__Given passage__:
BEGIN

When to use Video Converter

Phone video to web-friendly MP4 for upload
iPhones save .mov. Some platforms (older WordPress, Discord on Android, certain CMS uploaders) reject MOV. Convert to MP4 in 30 seconds locally rather than paying CloudConvert.
Screen recording (WebM) to MP4 for client review
Loom / Chrome screen capture often outputs WebM. Convert to MP4 for clients on Outlook, older Quicktime, or any pipeline that expects H.264.
MKV to MP4 for streaming to TV via Plex / Chromecast
MKV containers don't play on every TV firmware. Re-mux into MP4 (same H.264 codec, just a different wrapper) and casting works on every device.
Rotate a sideways phone video before sharing
Vertical phone clips that arrive rotated 90° in some apps. Re-encode with the 90° rotation baked in so every player shows it the right way up.
Downscale 4K source to 1080p to fit cloud-storage quota
A 4K phone clip is ~400 MB / minute. Downscale to 1080p first and the same minute drops to ~100 MB — fits Dropbox free quota, Discord Nitro upload, etc.

Frequently asked questions

How to convert a 5GB video for free online?
Drop it into our Video Converter at antiupload.com/video/video-converter. No size limit — your file stays on your device the whole time, encoded with your own CPU/GPU. Every other free converter (CloudConvert, FreeConvert, Zamzar) caps free users at 100 MB and asks for upgrades above that. Ours has no cap because we never receive the file in the first place.
Best no-watermark online video converter?
AntiUpload Video Converter produces clean output with zero watermarks, signups, or paywalls. The reason: we don't pay server costs to convert your file (your browser does the encoding), so there's no business case for upsells. Compare to Movavi / Wondershare / Veed which all watermark free tiers and charge $10-30/month to remove.
Is it really safe? My video has private content.
Yes — the conversion happens entirely on your device. Your file is never uploaded to our servers. Open the browser DevTools Network tab while converting: no requests for your file are made. The only network requests on first use are downloading the FFmpeg WASM engine (~12 MB) and the page JavaScript — neither of which contains your video.
How does the WebCodecs path differ from libx264?
WebCodecs lets the browser hand encoding to your device's hardware H.264 encoder (the same chip phones use to record video). This is 5-20× faster than software libx264 running in WASM. We use WebCodecs when available (Chrome, Edge, Brave, Safari 17+) and fall back to libx264 on Firefox / older browsers. Quality is comparable; speed is the difference.
Why does the converter run slower in Firefox?
Firefox's WebCodecs implementation lacks an H.264 encoder as of late 2025. We auto-detect this and route to libx264-in-WASM, which is software encoding and ~5-20× slower than hardware. Conversion still works — a 1-minute clip just takes ~5-15 minutes instead of 30 seconds. The fix would require Mozilla to ship hardware H.264 encoding, which has been on their roadmap for years.
Can I convert HEIC video / iPhone .mov to MP4?
Yes. iPhone .mov files are accepted; output to MP4 or any other format. Note that HEVC-encoded MOV files (the iPhone default since iOS 11) require a decoder we ship via FFmpeg.wasm — slower than H.264 source but supported.
Does it work on mobile?
Yes, on modern mobile browsers (iOS Safari 17+, Chrome / Edge for Android). Hardware encoding is available on most phones manufactured after 2019. Larger files (>500 MB) may exhaust mobile RAM; the desktop site is more reliable for big files.

END

__Records provided__:
BEGIN

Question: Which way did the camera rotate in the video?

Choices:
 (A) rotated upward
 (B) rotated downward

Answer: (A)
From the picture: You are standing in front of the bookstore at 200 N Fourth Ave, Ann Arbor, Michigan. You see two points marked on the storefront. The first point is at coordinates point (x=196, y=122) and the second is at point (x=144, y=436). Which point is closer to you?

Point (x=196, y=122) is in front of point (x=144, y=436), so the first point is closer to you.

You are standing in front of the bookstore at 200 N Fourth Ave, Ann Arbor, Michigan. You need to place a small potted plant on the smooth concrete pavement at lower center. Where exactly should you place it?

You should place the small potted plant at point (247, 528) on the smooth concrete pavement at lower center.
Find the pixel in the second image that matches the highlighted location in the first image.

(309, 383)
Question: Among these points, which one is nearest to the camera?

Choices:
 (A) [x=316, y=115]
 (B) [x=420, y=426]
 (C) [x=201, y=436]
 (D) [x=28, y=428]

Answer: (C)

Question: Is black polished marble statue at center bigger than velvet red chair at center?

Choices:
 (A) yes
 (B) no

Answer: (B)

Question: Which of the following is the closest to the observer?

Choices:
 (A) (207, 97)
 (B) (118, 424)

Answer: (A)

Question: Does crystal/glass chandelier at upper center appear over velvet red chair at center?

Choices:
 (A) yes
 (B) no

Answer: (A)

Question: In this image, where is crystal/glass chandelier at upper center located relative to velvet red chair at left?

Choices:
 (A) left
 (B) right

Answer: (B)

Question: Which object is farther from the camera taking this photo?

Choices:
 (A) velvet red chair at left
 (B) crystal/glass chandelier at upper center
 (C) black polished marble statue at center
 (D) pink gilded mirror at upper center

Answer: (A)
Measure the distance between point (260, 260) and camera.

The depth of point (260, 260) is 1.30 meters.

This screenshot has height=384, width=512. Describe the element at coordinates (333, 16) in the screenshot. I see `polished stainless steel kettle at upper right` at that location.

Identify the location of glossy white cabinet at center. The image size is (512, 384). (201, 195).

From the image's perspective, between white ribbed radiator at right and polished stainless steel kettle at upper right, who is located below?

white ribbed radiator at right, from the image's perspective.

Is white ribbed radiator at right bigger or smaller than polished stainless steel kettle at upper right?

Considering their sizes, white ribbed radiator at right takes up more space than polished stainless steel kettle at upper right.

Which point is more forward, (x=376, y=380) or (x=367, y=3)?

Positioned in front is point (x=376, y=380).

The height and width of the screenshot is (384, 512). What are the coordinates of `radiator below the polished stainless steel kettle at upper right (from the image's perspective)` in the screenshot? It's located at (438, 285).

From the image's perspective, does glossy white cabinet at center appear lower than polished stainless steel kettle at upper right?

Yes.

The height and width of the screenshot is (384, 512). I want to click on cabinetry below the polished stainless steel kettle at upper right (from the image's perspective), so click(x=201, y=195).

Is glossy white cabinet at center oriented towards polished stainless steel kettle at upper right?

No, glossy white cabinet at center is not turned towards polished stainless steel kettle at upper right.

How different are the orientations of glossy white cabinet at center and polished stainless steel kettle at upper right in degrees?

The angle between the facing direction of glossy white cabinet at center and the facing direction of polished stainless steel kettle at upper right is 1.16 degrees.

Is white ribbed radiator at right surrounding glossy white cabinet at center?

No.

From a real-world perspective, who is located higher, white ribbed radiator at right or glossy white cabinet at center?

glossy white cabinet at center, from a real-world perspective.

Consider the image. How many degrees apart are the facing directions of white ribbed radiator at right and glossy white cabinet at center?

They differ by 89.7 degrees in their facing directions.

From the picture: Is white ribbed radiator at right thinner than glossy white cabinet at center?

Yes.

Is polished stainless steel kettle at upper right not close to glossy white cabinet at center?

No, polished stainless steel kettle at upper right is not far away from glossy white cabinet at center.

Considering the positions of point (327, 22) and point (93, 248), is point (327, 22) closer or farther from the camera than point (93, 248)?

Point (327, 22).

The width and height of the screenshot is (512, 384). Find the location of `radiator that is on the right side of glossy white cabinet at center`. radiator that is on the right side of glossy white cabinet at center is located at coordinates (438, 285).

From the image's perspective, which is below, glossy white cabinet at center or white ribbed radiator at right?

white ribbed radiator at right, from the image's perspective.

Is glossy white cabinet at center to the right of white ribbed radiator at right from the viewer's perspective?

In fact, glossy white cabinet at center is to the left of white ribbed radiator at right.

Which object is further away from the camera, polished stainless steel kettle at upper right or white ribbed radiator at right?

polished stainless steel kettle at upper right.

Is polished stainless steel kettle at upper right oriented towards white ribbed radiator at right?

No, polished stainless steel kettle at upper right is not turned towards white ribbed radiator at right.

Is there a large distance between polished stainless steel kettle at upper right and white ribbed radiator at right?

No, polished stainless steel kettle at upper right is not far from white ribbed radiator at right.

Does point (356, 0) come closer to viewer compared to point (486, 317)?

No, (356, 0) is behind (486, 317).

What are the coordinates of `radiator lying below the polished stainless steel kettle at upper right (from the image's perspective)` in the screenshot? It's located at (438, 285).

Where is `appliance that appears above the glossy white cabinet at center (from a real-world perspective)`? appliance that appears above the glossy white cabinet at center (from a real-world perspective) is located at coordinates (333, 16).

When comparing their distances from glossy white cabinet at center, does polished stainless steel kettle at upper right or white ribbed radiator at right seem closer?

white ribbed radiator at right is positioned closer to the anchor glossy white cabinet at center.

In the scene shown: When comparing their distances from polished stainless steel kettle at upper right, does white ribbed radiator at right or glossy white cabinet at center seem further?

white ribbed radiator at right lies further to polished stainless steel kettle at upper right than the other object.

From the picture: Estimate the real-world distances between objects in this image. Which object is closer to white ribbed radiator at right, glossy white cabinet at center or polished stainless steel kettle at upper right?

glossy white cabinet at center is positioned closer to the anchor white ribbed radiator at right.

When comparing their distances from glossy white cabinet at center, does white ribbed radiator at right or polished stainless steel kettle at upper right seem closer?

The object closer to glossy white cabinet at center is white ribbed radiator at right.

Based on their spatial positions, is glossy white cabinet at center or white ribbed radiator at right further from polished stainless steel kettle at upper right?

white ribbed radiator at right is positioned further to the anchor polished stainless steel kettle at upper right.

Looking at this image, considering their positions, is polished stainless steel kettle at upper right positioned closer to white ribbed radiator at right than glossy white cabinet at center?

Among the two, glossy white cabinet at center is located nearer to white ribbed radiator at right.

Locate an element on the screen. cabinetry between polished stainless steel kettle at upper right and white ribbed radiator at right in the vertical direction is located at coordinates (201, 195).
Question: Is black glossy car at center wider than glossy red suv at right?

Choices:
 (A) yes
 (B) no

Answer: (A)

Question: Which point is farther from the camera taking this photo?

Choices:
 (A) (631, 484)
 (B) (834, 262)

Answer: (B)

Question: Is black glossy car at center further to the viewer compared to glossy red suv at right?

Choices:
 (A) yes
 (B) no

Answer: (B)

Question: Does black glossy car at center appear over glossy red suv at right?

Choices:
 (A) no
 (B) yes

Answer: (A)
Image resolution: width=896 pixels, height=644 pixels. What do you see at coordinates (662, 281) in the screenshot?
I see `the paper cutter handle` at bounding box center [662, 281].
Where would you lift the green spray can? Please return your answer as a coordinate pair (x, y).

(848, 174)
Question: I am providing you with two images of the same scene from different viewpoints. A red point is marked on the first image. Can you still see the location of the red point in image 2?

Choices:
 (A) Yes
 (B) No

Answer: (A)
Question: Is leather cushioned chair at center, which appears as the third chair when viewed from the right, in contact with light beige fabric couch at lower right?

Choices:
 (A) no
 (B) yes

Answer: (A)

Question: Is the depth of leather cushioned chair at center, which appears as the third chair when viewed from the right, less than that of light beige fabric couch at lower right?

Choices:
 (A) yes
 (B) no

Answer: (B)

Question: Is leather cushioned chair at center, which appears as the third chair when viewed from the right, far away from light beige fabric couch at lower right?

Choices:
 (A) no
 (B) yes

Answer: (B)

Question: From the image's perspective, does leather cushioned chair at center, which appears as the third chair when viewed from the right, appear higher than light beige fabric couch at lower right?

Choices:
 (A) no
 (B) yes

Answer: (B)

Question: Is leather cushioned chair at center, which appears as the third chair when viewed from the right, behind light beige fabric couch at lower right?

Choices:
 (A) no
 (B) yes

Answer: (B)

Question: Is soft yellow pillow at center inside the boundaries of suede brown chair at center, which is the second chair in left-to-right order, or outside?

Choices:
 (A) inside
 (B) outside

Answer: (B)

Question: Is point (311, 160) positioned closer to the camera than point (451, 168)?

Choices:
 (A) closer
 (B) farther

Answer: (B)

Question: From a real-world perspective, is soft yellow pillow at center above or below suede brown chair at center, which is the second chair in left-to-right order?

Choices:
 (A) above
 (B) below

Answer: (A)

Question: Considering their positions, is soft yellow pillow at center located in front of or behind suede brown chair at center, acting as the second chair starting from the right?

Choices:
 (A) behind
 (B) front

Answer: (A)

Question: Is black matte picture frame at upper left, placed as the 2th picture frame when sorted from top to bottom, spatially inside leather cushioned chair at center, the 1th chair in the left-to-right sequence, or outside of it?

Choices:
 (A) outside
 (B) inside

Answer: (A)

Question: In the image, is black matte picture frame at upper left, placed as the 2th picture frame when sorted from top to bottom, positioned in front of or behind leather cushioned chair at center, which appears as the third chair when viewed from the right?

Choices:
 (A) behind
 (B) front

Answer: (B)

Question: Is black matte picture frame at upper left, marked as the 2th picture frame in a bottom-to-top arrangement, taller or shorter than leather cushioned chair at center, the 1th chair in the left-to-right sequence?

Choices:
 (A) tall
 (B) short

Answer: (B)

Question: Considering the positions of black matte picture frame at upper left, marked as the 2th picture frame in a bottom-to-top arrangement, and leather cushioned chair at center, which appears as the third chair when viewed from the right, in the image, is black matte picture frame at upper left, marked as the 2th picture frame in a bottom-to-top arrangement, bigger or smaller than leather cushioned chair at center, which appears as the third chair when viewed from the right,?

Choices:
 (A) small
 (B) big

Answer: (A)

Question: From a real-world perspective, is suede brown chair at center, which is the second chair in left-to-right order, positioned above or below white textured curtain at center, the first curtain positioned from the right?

END

__Study questions__:
1 – On the video converter page, which encoder is used in Firefox and older browsers instead of WebCodecs?
2 – Retype the part of the video converter page starting with "Firefox's WebCodecs implementation" and going on through "iPhone .mov to MP4?".

__Answer set__:
1 – libx264 running in WASM (software encoding)

2 –
Firefox's WebCodecs implementation lacks an H.264 encoder as of late 2025. We auto-detect this and route to libx264-in-WASM, which is software encoding and ~5-20× slower than hardware. Conversion still works — a 1-minute clip just takes ~5-15 minutes instead of 30 seconds. The fix would require Mozilla to ship hardware H.264 encoding, which has been on their roadmap for years.
Can I convert HEIC video / iPhone .mov to MP4?